* **Task goal**:
Retype, without any change, the first line of the records and every line after it through the one containing "Rendered at 1500 by 844 pixels.".

[Structured page parsing data]
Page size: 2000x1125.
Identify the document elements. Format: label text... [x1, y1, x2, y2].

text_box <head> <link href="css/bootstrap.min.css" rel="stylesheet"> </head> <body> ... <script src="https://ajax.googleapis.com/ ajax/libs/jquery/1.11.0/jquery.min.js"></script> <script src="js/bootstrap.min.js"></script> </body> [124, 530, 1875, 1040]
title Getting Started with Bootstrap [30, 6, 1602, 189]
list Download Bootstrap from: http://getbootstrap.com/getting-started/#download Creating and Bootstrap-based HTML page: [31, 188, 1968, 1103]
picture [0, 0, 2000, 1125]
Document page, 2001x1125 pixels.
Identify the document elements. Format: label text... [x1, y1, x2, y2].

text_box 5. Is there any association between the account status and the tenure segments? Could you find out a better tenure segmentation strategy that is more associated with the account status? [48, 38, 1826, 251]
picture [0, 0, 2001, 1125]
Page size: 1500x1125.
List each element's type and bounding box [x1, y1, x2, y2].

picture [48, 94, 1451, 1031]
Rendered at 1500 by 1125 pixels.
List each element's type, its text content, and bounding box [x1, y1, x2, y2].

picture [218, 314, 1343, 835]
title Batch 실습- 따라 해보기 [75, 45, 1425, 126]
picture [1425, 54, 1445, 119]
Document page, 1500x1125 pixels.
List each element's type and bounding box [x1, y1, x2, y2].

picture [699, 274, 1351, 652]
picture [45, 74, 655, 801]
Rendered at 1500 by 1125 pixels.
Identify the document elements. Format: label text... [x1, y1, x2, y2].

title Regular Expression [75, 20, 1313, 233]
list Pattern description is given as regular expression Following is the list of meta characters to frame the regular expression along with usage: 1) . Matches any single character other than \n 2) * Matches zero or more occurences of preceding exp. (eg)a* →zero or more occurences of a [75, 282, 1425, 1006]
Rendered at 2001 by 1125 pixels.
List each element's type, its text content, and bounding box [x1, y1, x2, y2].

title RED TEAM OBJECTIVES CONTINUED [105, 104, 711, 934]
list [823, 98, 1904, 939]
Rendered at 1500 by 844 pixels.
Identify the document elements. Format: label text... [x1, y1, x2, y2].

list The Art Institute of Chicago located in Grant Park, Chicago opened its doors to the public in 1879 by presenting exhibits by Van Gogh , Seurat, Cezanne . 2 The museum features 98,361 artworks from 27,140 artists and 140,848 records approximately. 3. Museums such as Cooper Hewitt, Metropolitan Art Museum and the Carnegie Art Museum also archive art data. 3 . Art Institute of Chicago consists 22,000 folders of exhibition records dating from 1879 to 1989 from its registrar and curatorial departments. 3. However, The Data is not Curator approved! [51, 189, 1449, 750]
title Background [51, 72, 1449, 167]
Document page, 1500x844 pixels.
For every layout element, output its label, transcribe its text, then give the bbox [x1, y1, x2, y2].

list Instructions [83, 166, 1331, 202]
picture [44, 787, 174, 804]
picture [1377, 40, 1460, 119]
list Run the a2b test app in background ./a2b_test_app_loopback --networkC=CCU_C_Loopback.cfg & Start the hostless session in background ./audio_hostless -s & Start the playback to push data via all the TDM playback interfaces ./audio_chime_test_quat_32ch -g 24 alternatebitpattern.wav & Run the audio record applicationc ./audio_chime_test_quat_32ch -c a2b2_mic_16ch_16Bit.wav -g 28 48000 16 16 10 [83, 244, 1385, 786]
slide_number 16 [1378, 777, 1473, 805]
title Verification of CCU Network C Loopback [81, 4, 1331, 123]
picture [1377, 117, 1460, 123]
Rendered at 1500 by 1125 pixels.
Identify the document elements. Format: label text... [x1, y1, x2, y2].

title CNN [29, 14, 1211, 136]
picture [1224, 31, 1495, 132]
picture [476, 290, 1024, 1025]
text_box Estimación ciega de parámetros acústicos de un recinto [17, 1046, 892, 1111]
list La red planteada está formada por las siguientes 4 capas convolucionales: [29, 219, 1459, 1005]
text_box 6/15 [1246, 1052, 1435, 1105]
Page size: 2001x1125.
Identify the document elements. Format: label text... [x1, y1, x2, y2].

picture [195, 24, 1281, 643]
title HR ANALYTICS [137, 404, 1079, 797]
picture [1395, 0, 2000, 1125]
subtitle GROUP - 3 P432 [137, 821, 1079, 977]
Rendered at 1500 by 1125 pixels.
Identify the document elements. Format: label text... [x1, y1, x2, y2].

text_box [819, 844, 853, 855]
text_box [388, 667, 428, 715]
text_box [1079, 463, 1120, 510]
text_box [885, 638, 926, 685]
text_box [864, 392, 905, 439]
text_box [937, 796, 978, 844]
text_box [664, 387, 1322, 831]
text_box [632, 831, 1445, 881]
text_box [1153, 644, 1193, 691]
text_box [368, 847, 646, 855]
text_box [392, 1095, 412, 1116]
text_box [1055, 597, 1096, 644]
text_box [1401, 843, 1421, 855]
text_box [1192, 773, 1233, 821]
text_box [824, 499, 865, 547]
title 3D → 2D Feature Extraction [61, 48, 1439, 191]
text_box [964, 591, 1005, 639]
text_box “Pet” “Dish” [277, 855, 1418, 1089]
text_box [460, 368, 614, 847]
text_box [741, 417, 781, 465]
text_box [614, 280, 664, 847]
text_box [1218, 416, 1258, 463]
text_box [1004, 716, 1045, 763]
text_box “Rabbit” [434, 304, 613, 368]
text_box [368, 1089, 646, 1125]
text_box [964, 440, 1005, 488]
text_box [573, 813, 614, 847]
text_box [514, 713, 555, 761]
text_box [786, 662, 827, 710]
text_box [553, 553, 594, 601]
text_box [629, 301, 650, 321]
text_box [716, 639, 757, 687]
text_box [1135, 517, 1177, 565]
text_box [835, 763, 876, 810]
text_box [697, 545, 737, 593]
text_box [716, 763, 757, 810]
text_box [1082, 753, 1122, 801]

* **Result of the task**:
Page size: 2000x1125.
Identify the document elements. Format: label text... [x1, y1, x2, y2].

text_box <head> <link href="css/bootstrap.min.css" rel="stylesheet"> </head> <body> ... <script src="https://ajax.googleapis.com/ ajax/libs/jquery/1.11.0/jquery.min.js"></script> <script src="js/bootstrap.min.js"></script> </body> [124, 530, 1875, 1040]
title Getting Started with Bootstrap [30, 6, 1602, 189]
list Download Bootstrap from: http://getbootstrap.com/getting-started/#download Creating and Bootstrap-based HTML page: [31, 188, 1968, 1103]
picture [0, 0, 2000, 1125]
Document page, 2001x1125 pixels.
Identify the document elements. Format: label text... [x1, y1, x2, y2].

text_box 5. Is there any association between the account status and the tenure segments? Could you find out a better tenure segmentation strategy that is more associated with the account status? [48, 38, 1826, 251]
picture [0, 0, 2001, 1125]
Page size: 1500x1125.
List each element's type and bounding box [x1, y1, x2, y2].

picture [48, 94, 1451, 1031]
Rendered at 1500 by 1125 pixels.
List each element's type, its text content, and bounding box [x1, y1, x2, y2].

picture [218, 314, 1343, 835]
title Batch 실습- 따라 해보기 [75, 45, 1425, 126]
picture [1425, 54, 1445, 119]
Document page, 1500x1125 pixels.
List each element's type and bounding box [x1, y1, x2, y2].

picture [699, 274, 1351, 652]
picture [45, 74, 655, 801]
Rendered at 1500 by 1125 pixels.
Identify the document elements. Format: label text... [x1, y1, x2, y2].

title Regular Expression [75, 20, 1313, 233]
list Pattern description is given as regular expression Following is the list of meta characters to frame the regular expression along with usage: 1) . Matches any single character other than \n 2) * Matches zero or more occurences of preceding exp. (eg)a* →zero or more occurences of a [75, 282, 1425, 1006]
Rendered at 2001 by 1125 pixels.
List each element's type, its text content, and bounding box [x1, y1, x2, y2].

title RED TEAM OBJECTIVES CONTINUED [105, 104, 711, 934]
list [823, 98, 1904, 939]
Rendered at 1500 by 844 pixels.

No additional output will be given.